**Problem description**
Count the lines in the material below that contain the word "values". Reply with the number only.

**Records supplied**
***
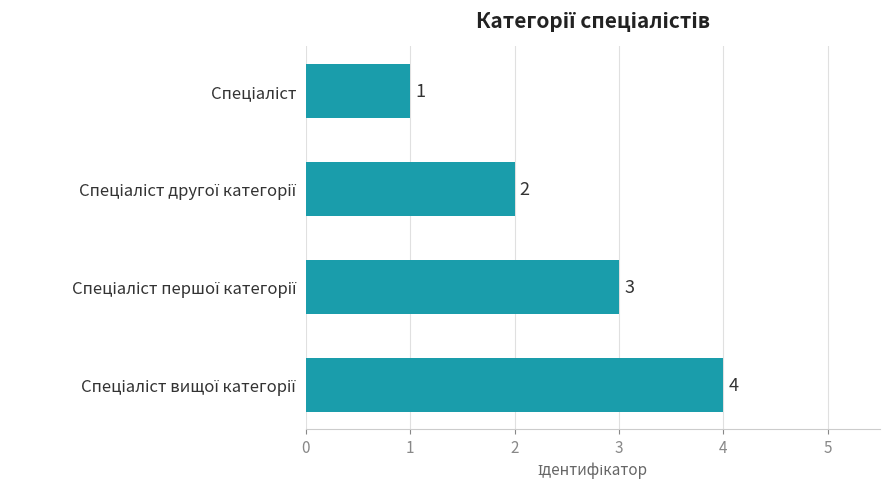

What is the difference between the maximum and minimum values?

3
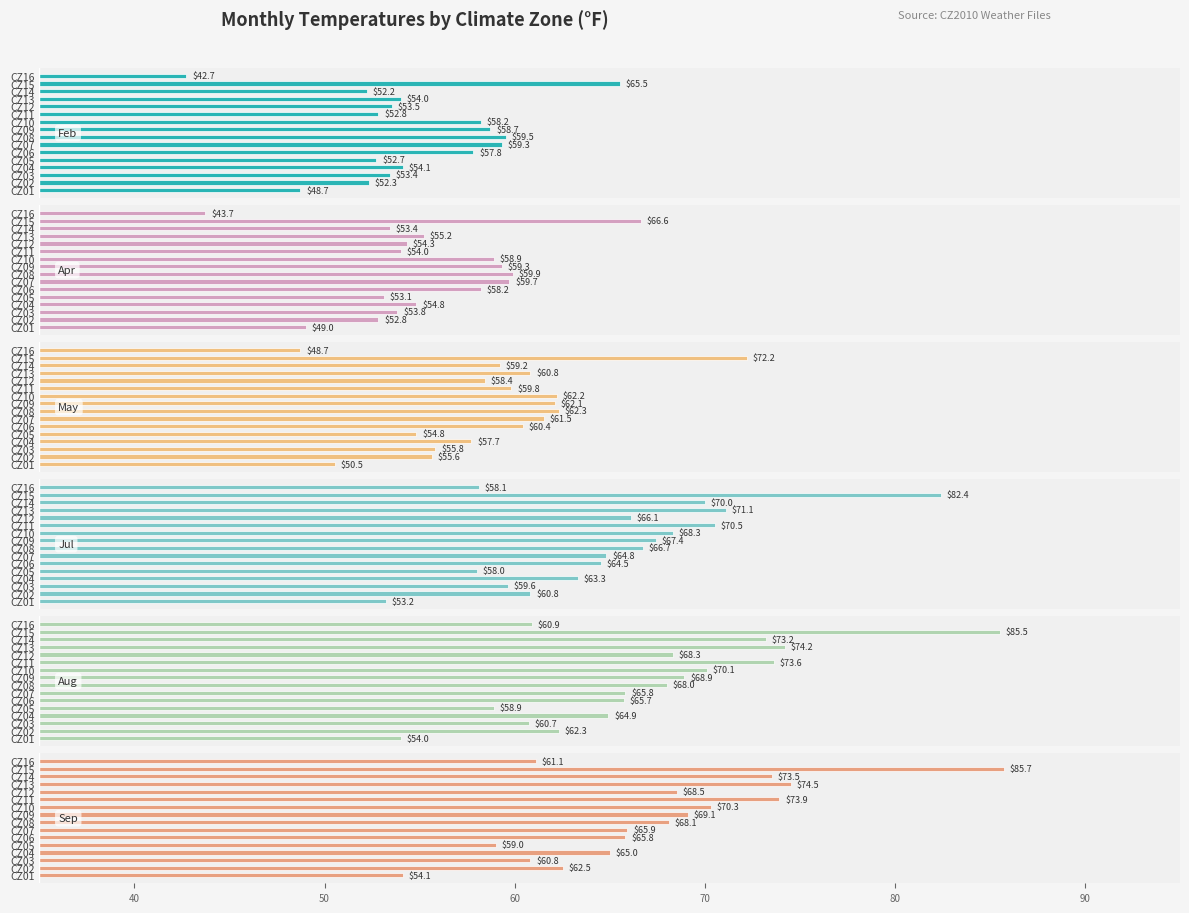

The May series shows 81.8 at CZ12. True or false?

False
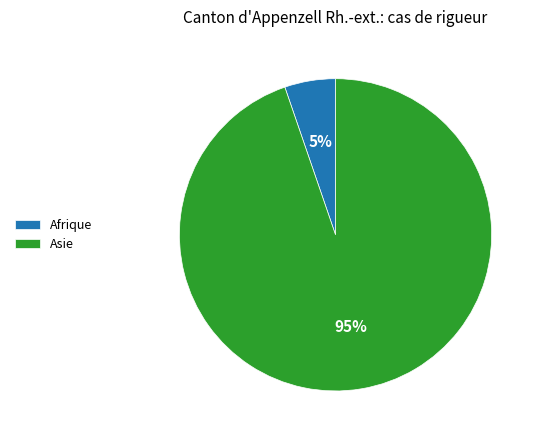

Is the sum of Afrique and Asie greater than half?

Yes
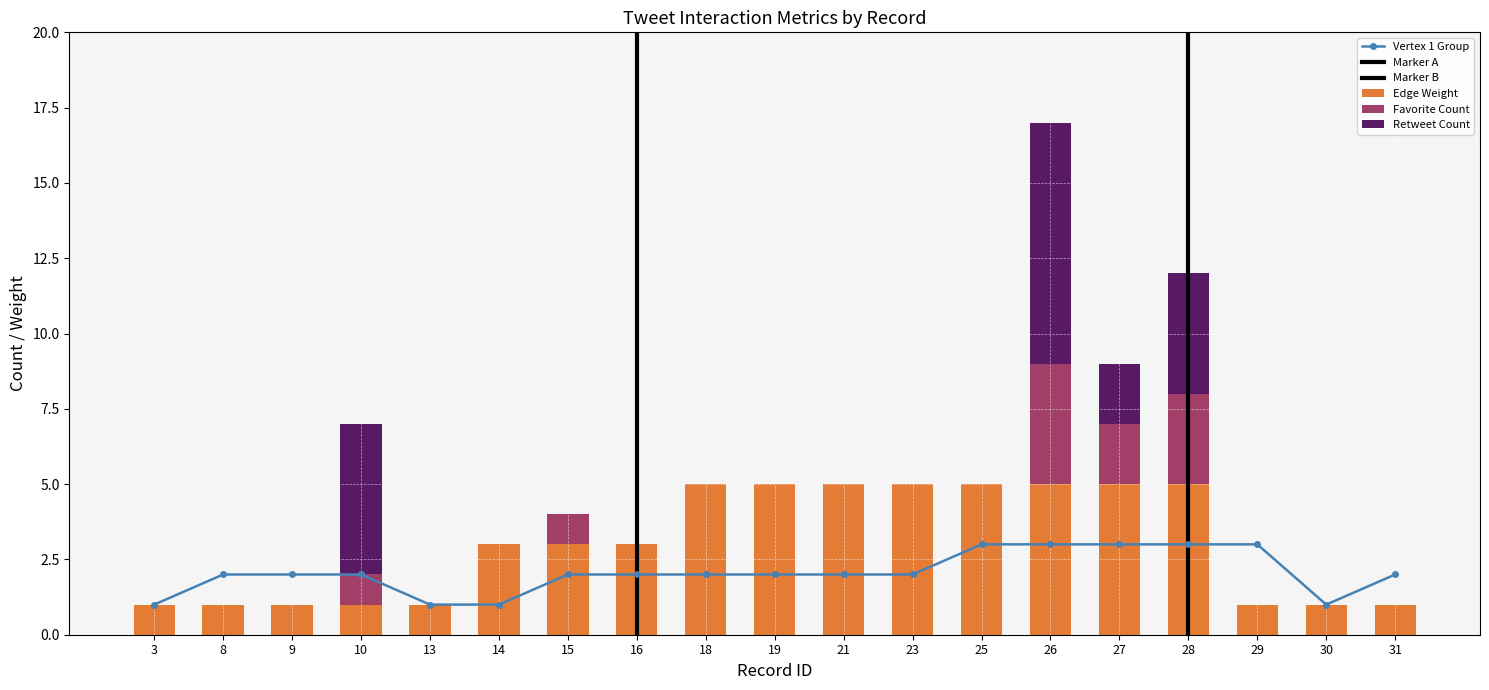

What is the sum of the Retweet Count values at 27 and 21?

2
***
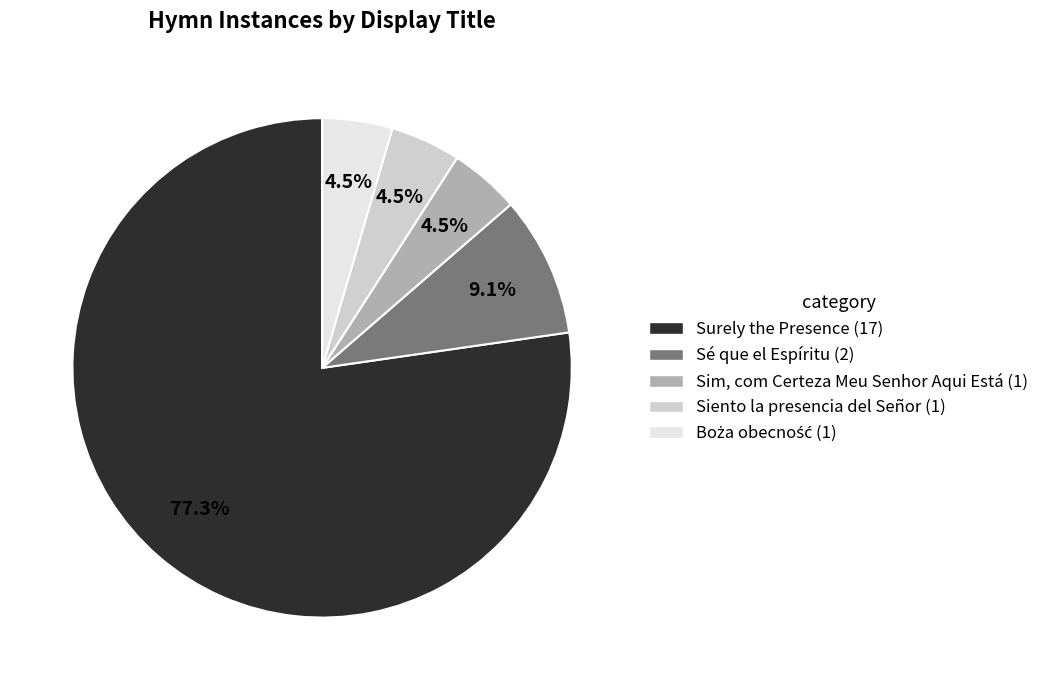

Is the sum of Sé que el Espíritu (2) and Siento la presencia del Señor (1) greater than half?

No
***
**Output for this task**
2